__Supplied information__:

== Segment start ==

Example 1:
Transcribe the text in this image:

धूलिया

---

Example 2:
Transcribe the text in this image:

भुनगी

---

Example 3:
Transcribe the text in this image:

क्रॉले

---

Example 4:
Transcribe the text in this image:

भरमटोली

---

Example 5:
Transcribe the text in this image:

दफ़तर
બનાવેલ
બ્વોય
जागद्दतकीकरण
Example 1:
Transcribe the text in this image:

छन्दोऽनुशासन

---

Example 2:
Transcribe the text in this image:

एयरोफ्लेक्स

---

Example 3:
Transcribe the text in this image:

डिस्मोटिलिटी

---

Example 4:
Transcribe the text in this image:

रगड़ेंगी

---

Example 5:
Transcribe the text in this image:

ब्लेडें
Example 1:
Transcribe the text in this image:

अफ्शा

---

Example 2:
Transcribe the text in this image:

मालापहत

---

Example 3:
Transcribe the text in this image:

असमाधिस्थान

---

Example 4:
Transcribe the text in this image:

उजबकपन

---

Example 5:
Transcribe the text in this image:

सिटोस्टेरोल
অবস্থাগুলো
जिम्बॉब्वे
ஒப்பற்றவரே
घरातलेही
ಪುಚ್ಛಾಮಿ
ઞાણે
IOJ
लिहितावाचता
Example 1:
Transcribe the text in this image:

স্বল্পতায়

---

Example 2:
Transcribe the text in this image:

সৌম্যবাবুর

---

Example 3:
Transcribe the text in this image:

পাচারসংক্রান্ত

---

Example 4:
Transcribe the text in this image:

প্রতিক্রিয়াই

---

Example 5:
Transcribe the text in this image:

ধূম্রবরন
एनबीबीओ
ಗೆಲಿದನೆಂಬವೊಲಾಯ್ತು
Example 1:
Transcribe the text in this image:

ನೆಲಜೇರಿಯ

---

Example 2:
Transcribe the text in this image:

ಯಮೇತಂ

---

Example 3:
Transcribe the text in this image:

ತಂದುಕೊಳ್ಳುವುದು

== Segment end ==

__Directions for this task__: Set down every record above exactly as given.

__Exercise output__:
Example 1:
Transcribe the text in this image:

धूलिया

---

Example 2:
Transcribe the text in this image:

भुनगी

---

Example 3:
Transcribe the text in this image:

क्रॉले

---

Example 4:
Transcribe the text in this image:

भरमटोली

---

Example 5:
Transcribe the text in this image:

दफ़तर
બનાવેલ
બ્વોય
जागद्दतकीकरण
Example 1:
Transcribe the text in this image:

छन्दोऽनुशासन

---

Example 2:
Transcribe the text in this image:

एयरोफ्लेक्स

---

Example 3:
Transcribe the text in this image:

डिस्मोटिलिटी

---

Example 4:
Transcribe the text in this image:

रगड़ेंगी

---

Example 5:
Transcribe the text in this image:

ब्लेडें
Example 1:
Transcribe the text in this image:

अफ्शा

---

Example 2:
Transcribe the text in this image:

मालापहत

---

Example 3:
Transcribe the text in this image:

असमाधिस्थान

---

Example 4:
Transcribe the text in this image:

उजबकपन

---

Example 5:
Transcribe the text in this image:

सिटोस्टेरोल
অবস্থাগুলো
जिम्बॉब्वे
ஒப்பற்றவரே
घरातलेही
ಪುಚ್ಛಾಮಿ
ઞાણે
IOJ
लिहितावाचता
Example 1:
Transcribe the text in this image:

স্বল্পতায়

---

Example 2:
Transcribe the text in this image:

সৌম্যবাবুর

---

Example 3:
Transcribe the text in this image:

পাচারসংক্রান্ত

---

Example 4:
Transcribe the text in this image:

প্রতিক্রিয়াই

---

Example 5:
Transcribe the text in this image:

ধূম্রবরন
एनबीबीओ
ಗೆಲಿದನೆಂಬವೊಲಾಯ್ತು
Example 1:
Transcribe the text in this image:

ನೆಲಜೇರಿಯ

---

Example 2:
Transcribe the text in this image:

ಯಮೇತಂ

---

Example 3:
Transcribe the text in this image:

ತಂದುಕೊಳ್ಳುವುದು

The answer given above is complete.